Annual accident simulation drives home important lesson
PHOTO BY JULES-PIERRE MALARTRE
The simulation of the aftermath of a serious accident was the lesson given to Rigaud’s Collège Bourget students May 29 in the school’s third annual awareness campaign on alcohol related and distracted-driving related consequences.
Collège Bourget held its third annual driving accident simulation event May 29 to increase awareness of the dangers of impaired driving among its student body. The event was organized by teachers and students in cooperation with the Club Optimiste Rigaud, the Rigaud Fire Department, the Sûreté du Québec (SQ) and local emergency response teams. Awareness is a significant factor in the fight against alcohol and distraction-related road accidents, and while the SAAQ and other interest groups have launched a number of public awareness campaigns over the years, Collège Bourget’s graphic re-enactments deliver a powerful message.
The event is an effective simulation of the aftermath of a collision and a skit performed by students that sets the stage for the bad decisions and behaviors leading to the accident. The Bourget campaign is enacted by full-time students and faculty members investing an extensive amount of time to put together the event in the middle of their busy study and exam-filled year-end period. The cooperation of the local emergency response groups added the element of reality, the sensation of actually witnessing the emotional aftermath of a fatal car accident. The presentation is effective, eliciting a moving and gut-wrenching reaction from the attendees.
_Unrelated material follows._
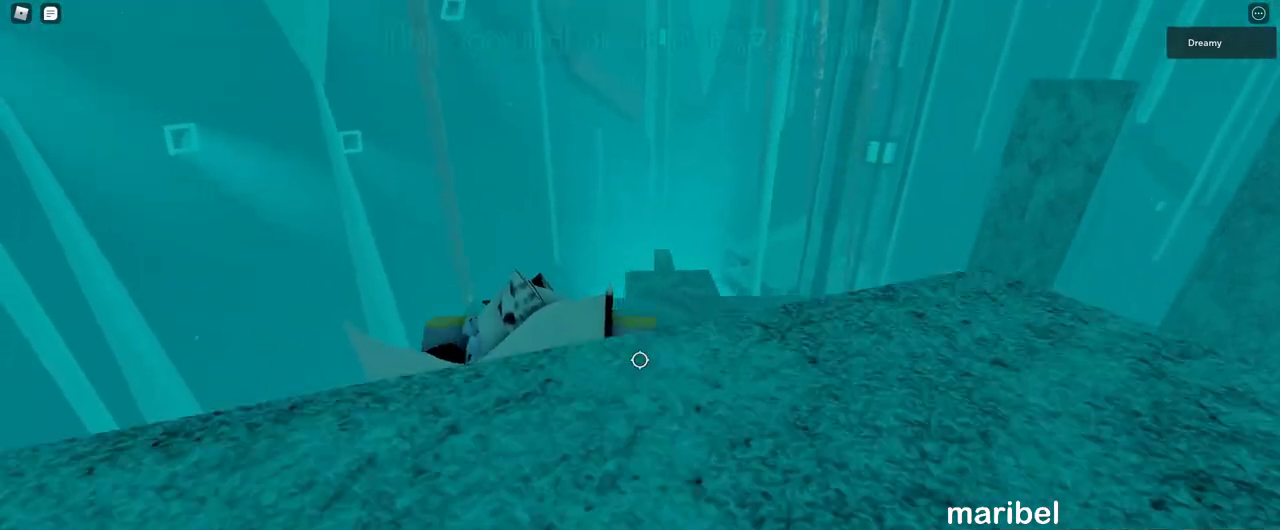
{"keys": ["space"], "mouse": ["right"], "events": [[250, "w", "up"]]}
While it’s difficult to assess how many road accidents are caused by texting and other distractions, experts affirm accidents caused by such interferences are on the rise, competing with alcohol and speeding as the main causes of road accidents in Quebec. According to statistics published by the Société de l’assurance automobile du Québec (SAAQ), alcohol-related car accidents cause on average 160 deaths, 370 serious injuries and 1900 minor injuries every year in Quebec. Between 2009 and 2013, 36 per cent of drivers having died behind the wheel had a blood alcohol level higher than the legal limit of 80 mg per 100 ml. In 2013, 41 per cent of drivers who died in a car accident had consumed alcohol, and the majority had a blood alcohol level higher than 150 mg per 100 ml (0.15).
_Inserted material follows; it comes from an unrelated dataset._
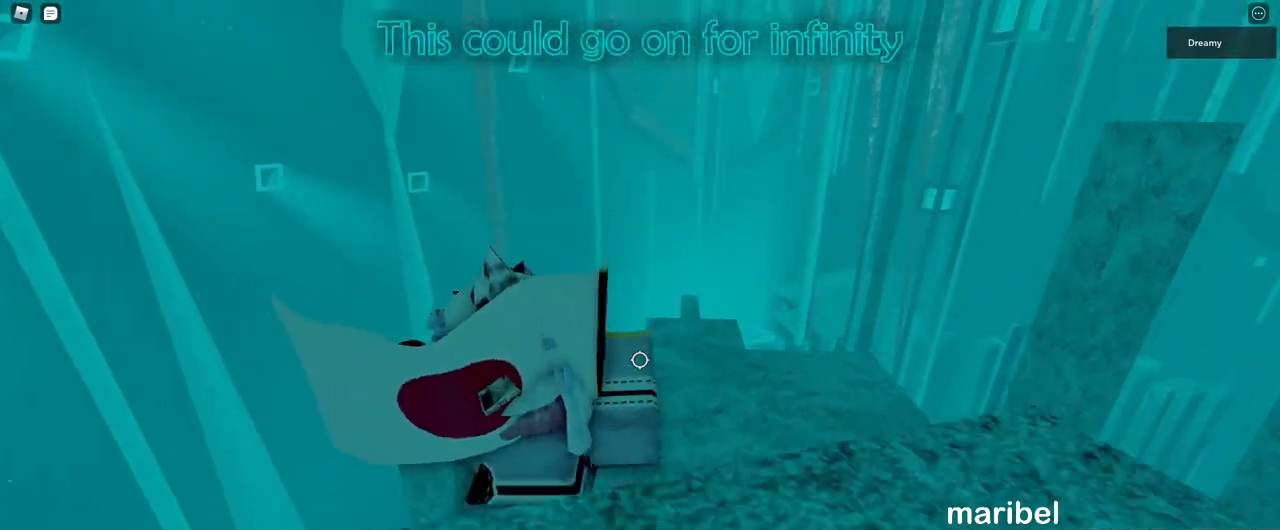
{"keys": ["space"], "mouse": [], "events": [[50, "w", "down"], [233, "mouse_right", "up"], [417, "w", "up"]]}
In Quebec, the costs of indemnifying victims of road accidents are estimated at $90 million per year. The collaboration of the municipality and local responder teams (fi re department, SQ and paramedic teams) as well as of the Club Optimiste is also commendable. Rigaud is a trend-setting municipality in this regard in the region, and the message is spreading; representatives from other schools interested in implanting a similar program in their institutions were also in attendance. Other municipalities and schools are already offering similar presentations, but how effective are they? According to Captain Patrick Michaud of the Rigaud Fire Department, the statistics are encouraging.
Michaud, who has been called onsite to a fair number of roadside accidents over the course of his career, feels that the number of accidents caused by impaired driving is dropping.